Este artículo describe un procedimiento para la inducción de la lesión por isquemia-reperfusión de la retina por la presión intraocular elevada en los ratones. lesión de la retina por isquemia-reperfusión por la presión intraocular elevada sirve para modelar patologías humanas caracterizadas por oxígeno comprometida y la entrega de nutrientes en la retina, lo que permite a los investigadores a examinar los posibles mecanismos celulares y tratamientos para las enfermedades humanas de la unidad neurovascular retina.

Resumen

Retina por isquemia-reperfusión (I / R) es un proceso fisiopatológico que contribuye al daño celular en múltiples condiciones oculares, incluyendo el glaucoma, la retinopatía diabética, y oclusiones vasculares retinianas. modelos de roedores de I / R lesiones están proporcionando importantes conocimientos sobre los mecanismos y estrategias de tratamiento para la lesión I / R humano, especialmente en cuanto al daño neurodegenerativo en la unidad neurovascular de la retina. Se presenta aquí es un protocolo para la inducción de la lesión I / R de la retina en ratones a través de elevación de la presión intraocular (IOP). En este protocolo, la cámara anterior ocular es canulado con una aguja, a través del cual fluye el goteo de un depósito de solución salina elevada. El uso de este goteo para aumentar la PIO por encima de la presión sanguínea arterial sistólica, un practicante detiene temporalmente el flujo sanguíneo de la retina interna (isquemia). Cuando la circulación se restablece (reperfusión) por eliminación de la cánula, el daño celular grave se produce, lo que resulta en última instancia en la neurodegeneración de la retina. espárrago recienteIES demuestran la inflamación, la permeabilidad vascular, y la degeneración capilar como elementos adicionales de este modelo.
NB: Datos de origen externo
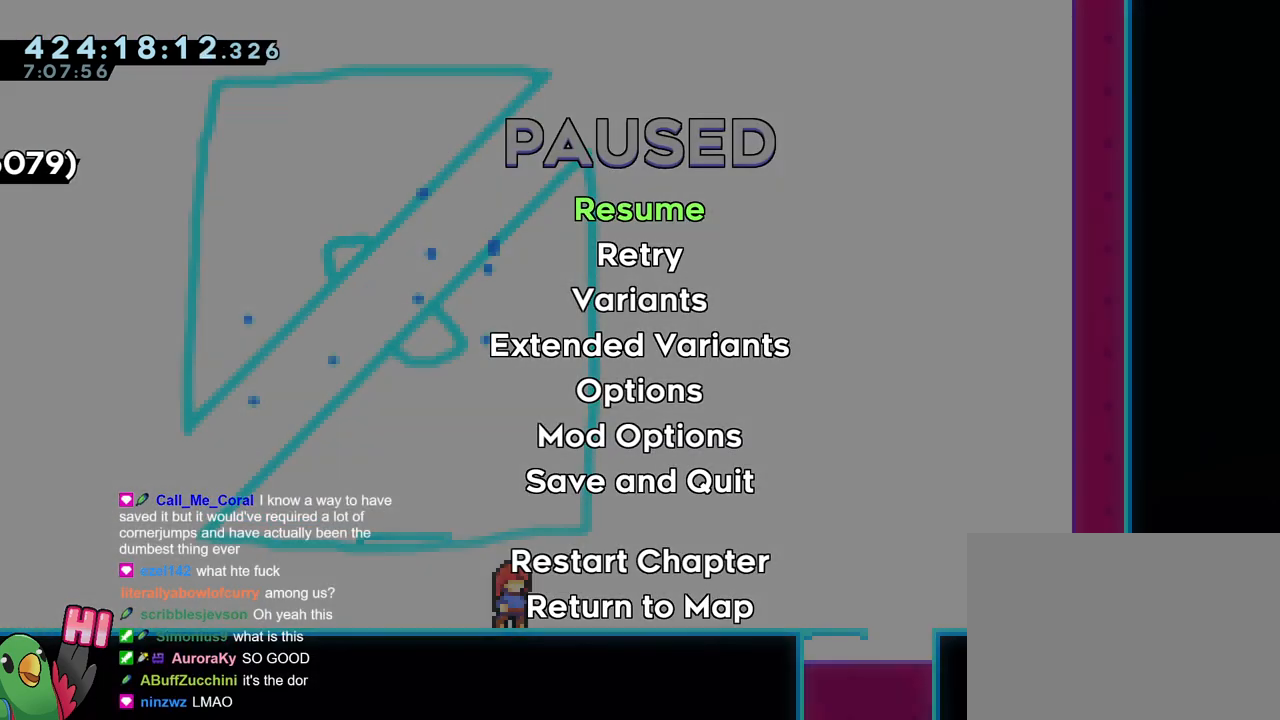
Gameplay with a controller (Nintendo layout); each line is a JSON object with the inputs held at the frame after it. "events" lists button and stick changes between this image and that frame as [ms after this image, input, new state], when the widget could be followed in between. Not read: DPAD_DOWN DPAD_RIGHT HOME L1 L3 R1 R3.
{"buttons": [], "left_stick": "center", "right_stick": "center", "events": [[100, "START", "up"], [200, "START", "down"], [317, "START", "up"]]}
En comparación con las metodologías de I / R de la retina alternativos, tales como la ligadura arterial de la retina, I retinal / R lesión por PIO elevada ofrece ventajas en su especificidad anatómica, tratabilidad experimental, y la accesibilidad técnica, se presenta como una herramienta valiosa para el examen de la patogénesis y la terapia neuronal en la unidad neurovascular retina.

Introducción

Retina por isquemia-reperfusión (I / R) caracteriza a muchas patologías de la retina humana, incluyendo el glaucoma, la retinopatía diabética, y oclusiones vasculares de la retina 1. En la retina I / R, reducción del flujo sanguíneo (isquemia) en la vasculatura de la retina crea un estado de hipersensibilidad de la retina al oxígeno y otros nutrientes, precipitando oxidativo severo y daño inflamatorio cuando la circulación se restablece posteriormente (reperfusión) 2. La retina neural parece ser particularmente vulnerables a estos cambios, con la neurodegeneración de la retina siendo quizás la característica más sobresaliente de daño inducido por I / R. Se presenta aquí un protocolo para el modelado de la lesión I / R de la retina en el ratón. Esta técnica permite a los investigadores examinar los posibles mecanismos y estrategias de tratamiento para las enfermedades humanas de la unidad neurovascular de la retina.

Por primera vez en 1952 por los cirujanos que tratan de entender las consecuencias de la anemia quirúrgica neurodegenerativas 3, Rodent retina I / R por elevación de la presión intraocular (PIO) se restableció en 1991 con el propósito de estandarizar los puntos finales neurodegenerativas después de una lesión isquémica 4. Usando el goteo de un depósito de solución salina para elevar IOP encima de la presión arterial sistólica, estos estudios demostraron que la canulación ocular presurizado era suficiente para suspender la circulación de la retina y de ese modo iniciar la degeneración neuronal. Más esfuerzos recientes que utilizan la retina I / R de la PIO elevada han empezado a elaborar los mecanismos subyacentes de E / neurodegeneración de la retina R inducida por 5-12. Varios grupos han informado de cambios patológicos adicionales, incluyendo la inflamación 13,14, 15,16 permeabilidad vascular, y la degeneración capilar 14,17. En conjunto, estos estudios han establecido lesión retinal I / R por PIO elevada como un modelo de enfermedad neurovascular de retina en general.

La caracterización de los mecanismos de la lesión I / R es esencial para el estudio de VAscular enfermedad. Retinal lesión I / R de la PIO elevada es uno de los muchos modelos de lesión por hipoxia inducida, incluyendo lesiones de I / R en el pulmón 18, 19 corazón, el cerebro, el hígado 20 21, 22, riñón e intestino 23. Estos modelos han sido de suma importancia en el avance de nuestra comprensión de la enfermedad vascular y sus remedios clínicos. Al extender la investigación de procesos de E / R a los tejidos oculares, I / R lesión de la retina por la PIO elevada ayuda a pintar una imagen más completa de estas condiciones relacionadas.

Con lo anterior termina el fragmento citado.